Culturing of HB1.F3 Neural Stem Cells
The HB1.F3 cell line is a multipotent, cloned cell line that was generated by immortalizing cells obtained from the telencephalon of a human fetus of 15 weeks' gestation, using a retrovirus encoding the v-myc gene. The primary cells were obtained in accordance with the guidelines of the Anatomical Pathology Department of Vancouver General Hospital, with permission to use fetal tissue granted by the Clinical Research Screening Committee Involving Human Subjects of the University of British Columbia. HB1.F3 is an established, well-characterized, stable cell line [28, 29]. HB1.F3 cells are nontumorigenic and multipotent and can be induced to differentiate into neurons, oligodendrocytes, and astrocytes. The use of this cell line circumvented the significant problem of limited availability of large quantities of primary cells and maximized reproducibility among experiments. Human NSCs (HB1.F3 and HB1.F5; two immortalized clonal lines, derived from the same human fetal telencephalon) were grown in DMEM supplemented with 10% FBS at 37°C in 6% CO₂. Multiple migration assays confirmed that both HB1.F3 and HB1.F5 NSCs display similar migration properties.

Culturing of Mesenchymal Stem Cells
Human fetal bones were dissected from 18–24-week-old fetuses obtained by elective abortion (Advanced Bioscience Resources, Alameda, CA). Tissues were obtained with approved consent of Institutional Review Board (IRB number 94014). Mononuclear cells were isolated from fetal bone marrow using Ficoll gradient centrifugation. Briefly, femurs of elective abortion fetuses were rinsed with HBSS, and bones were trimmed of muscle and fat tissue. The center of the marrow was scraped with blunt forceps, collected, washed, and passed through nylon mesh. The collected bone marrow cells were purified for mononuclear cells via Ficoll density gradient fractionation. MSCs were cultured in growth medium consisting of DMEM 1% glucose, 15% heat-inactivated FBS, 100 units/ml penicillin, and 100 µg/ml streptomycin at 37°C in 6% CO₂. After the third passage, the resulting cells were analyzed and found to react with SH2, SH3, and SH4 antibodies, which detect CD105 (endoglyn) and CD73, two antigens coexpressed on MSCs. The cells were then further characterized for MSC phenotype.

PROBLEMS TO WORK ON:
1) In the cell-culture methods text, what gestational age was the human fetus whose telencephalon cells were used to generate the HB1.F3 line?
2) Write the next part of the cell-culture methods text, picking up after its final sentence.
The data that comes next is not needed.

RECORDED DATA:
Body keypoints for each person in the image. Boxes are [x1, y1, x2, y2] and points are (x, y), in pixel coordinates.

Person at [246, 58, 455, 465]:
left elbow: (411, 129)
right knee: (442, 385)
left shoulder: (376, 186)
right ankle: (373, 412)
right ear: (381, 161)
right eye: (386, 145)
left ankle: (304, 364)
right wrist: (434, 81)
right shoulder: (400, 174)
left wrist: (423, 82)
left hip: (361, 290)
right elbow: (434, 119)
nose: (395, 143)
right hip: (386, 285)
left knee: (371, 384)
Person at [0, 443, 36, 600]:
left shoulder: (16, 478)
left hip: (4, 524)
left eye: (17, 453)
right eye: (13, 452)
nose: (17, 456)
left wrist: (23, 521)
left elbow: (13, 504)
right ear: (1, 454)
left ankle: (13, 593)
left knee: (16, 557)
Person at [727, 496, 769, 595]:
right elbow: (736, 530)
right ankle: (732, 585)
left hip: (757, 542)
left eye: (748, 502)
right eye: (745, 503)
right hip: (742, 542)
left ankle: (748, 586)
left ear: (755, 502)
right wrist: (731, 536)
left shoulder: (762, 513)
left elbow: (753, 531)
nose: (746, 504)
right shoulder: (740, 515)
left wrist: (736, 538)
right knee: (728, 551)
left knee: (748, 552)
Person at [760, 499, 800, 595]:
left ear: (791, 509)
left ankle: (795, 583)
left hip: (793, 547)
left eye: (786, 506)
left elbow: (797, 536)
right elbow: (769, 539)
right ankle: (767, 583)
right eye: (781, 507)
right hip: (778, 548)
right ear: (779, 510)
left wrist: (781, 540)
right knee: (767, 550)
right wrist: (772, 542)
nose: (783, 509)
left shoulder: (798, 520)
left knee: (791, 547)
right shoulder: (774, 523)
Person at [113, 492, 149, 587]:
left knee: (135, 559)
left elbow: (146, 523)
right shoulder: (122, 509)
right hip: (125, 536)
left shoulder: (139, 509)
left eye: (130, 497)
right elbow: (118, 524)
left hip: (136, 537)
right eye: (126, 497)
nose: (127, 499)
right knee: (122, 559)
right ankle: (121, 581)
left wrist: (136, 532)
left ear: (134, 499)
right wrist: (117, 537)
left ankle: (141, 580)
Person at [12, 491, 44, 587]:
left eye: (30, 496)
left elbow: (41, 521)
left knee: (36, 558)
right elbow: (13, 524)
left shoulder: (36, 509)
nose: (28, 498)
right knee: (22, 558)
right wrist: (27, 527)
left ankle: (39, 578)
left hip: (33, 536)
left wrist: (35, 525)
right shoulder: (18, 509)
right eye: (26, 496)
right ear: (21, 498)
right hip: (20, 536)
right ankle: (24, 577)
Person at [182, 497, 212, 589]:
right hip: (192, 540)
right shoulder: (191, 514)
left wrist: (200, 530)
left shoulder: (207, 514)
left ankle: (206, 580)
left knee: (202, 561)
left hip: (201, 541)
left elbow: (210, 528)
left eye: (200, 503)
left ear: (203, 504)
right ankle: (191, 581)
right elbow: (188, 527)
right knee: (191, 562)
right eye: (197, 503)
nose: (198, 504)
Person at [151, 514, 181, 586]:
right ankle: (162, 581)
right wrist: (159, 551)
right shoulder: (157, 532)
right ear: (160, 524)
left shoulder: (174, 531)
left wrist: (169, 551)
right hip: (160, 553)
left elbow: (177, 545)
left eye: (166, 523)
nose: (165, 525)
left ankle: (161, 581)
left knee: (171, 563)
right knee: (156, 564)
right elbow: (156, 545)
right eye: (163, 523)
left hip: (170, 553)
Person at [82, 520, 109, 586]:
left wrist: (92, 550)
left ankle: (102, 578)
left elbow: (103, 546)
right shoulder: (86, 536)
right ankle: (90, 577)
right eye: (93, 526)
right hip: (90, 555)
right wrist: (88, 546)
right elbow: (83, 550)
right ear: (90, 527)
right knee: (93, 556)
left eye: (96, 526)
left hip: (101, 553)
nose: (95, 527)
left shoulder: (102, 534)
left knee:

TASK ANSWERS:
1) 15 weeks' gestation.

2)
Migration Assay
In vitro chemotaxis assays were conducted using 24-well cell culture plates with polycarbonate inserts (Millipore, Billerica, MA, http://www.millipore.com) with pore diameters of 8 or 10 µm for NSCs and MSCs, respectively. In brief, conditioned media were prepared by addition of serum-free media to cultured cells (75% confluence), followed by incubation at 37°C, 6% CO₂ for 48 hours. Conditioned media from tumor lines were collected and added to the lower chamber of 24-well plates (600 µl). Inserts were placed into wells, and a suspension of stem cells was added in the upper chamber (10⁵ cells per 400 µl in DMEM supplemented with 2% bovine serum albumin [BSA]). After incubation of the plates for 4 hours at 37°C, the cells that did not migrate were removed from the inner surface of the filter, whereas migrated cells were detached from the lower surface of the insert by trypsinization. Detached cells were centrifuged for 5 minutes and counted using the Guava ViaCount assay (Guava Technologies, Hayward, CA, http://www.guavatechnologies.com). Only viable cells were included in our data analysis. The Guava ViaCount assay distinguishes between viable and nonviable cells on the basis of the differential permeability of DNA-binding dyes in the ViaCount reagent, and therefore, fluorescence of the dyes allows the quantitative assessment of both viable and nonviable cells in suspension. Migration assay controls were as follows: as a negative control, stem cells resuspended in 5% BSA were added to the upper chamber, with 5% BSA in the bottom chamber; as a positive control, 10% FBS was added to the lower chamber as a chemoattractant.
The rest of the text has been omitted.